▸ What is required:
Lay out every line of the data below as a Markdown table with the columns Row and Line, numbering the rows and skipping blank lines. Leave the pictures out of the table.

Coordinate annotation data:
■ ■ ■ ■ ■ ■ ■

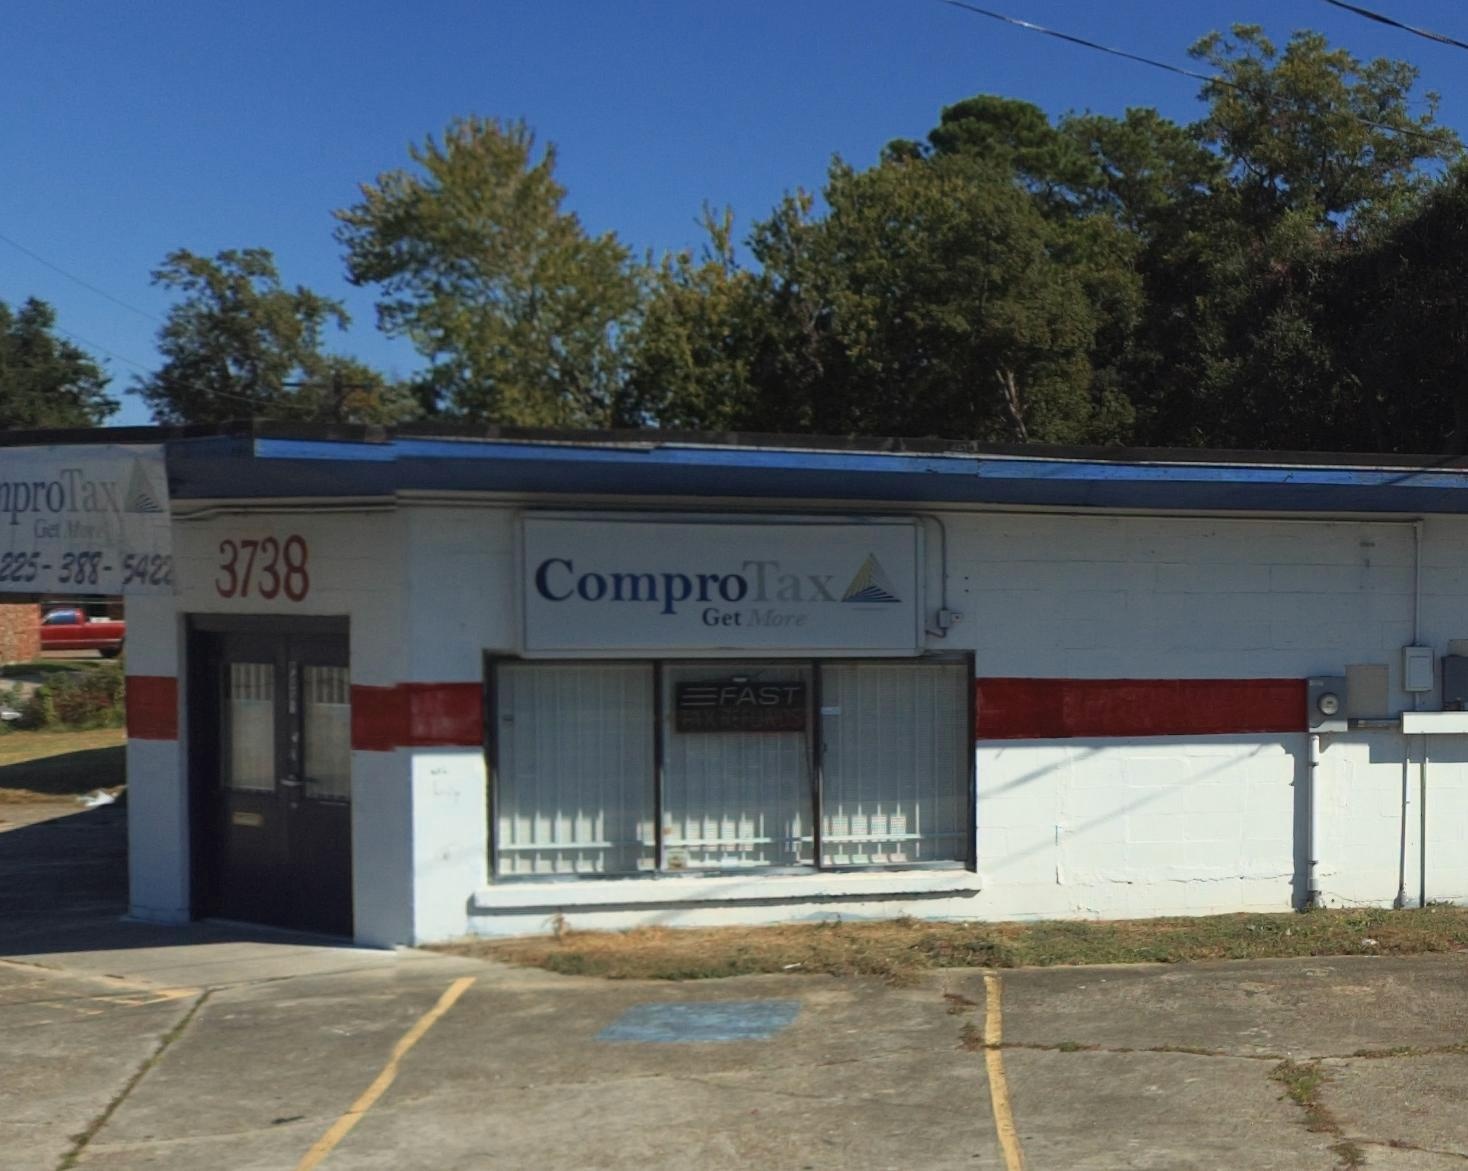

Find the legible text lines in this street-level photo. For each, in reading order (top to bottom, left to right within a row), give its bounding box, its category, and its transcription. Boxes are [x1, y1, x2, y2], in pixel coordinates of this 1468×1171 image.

[6, 465, 123, 529] BusinessName: proTax
[30, 515, 107, 540] None: Get More
[6, 548, 179, 590] None: 25-388-5422
[208, 529, 316, 606] StreetNumber: 3738
[532, 554, 840, 618] BusinessName: ComproTax
[698, 604, 811, 628] None: Get more
[715, 683, 804, 709] None: FAST
[676, 706, 805, 730] None: TAXREFUNDS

■ ■ ■ ■ ■ ■ ■

▸ Answer to the exercise:
| Row | Line |
|---|---|
| 1 | Find the legible text lines in this street-level photo. For each, in reading order (top to bottom, left to right within a row), give its bounding box, its category, and its transcription. Boxes are [x1, y1, x2, y2], in pixel coordinates of this 1468×1171 image. |
| 2 | [6, 465, 123, 529] BusinessName: proTax |
| 3 | [30, 515, 107, 540] None: Get More |
| 4 | [6, 548, 179, 590] None: 25-388-5422 |
| 5 | [208, 529, 316, 606] StreetNumber: 3738 |
| 6 | [532, 554, 840, 618] BusinessName: ComproTax |
| 7 | [698, 604, 811, 628] None: Get more |
| 8 | [715, 683, 804, 709] None: FAST |
| 9 | [676, 706, 805, 730] None: TAXREFUNDS |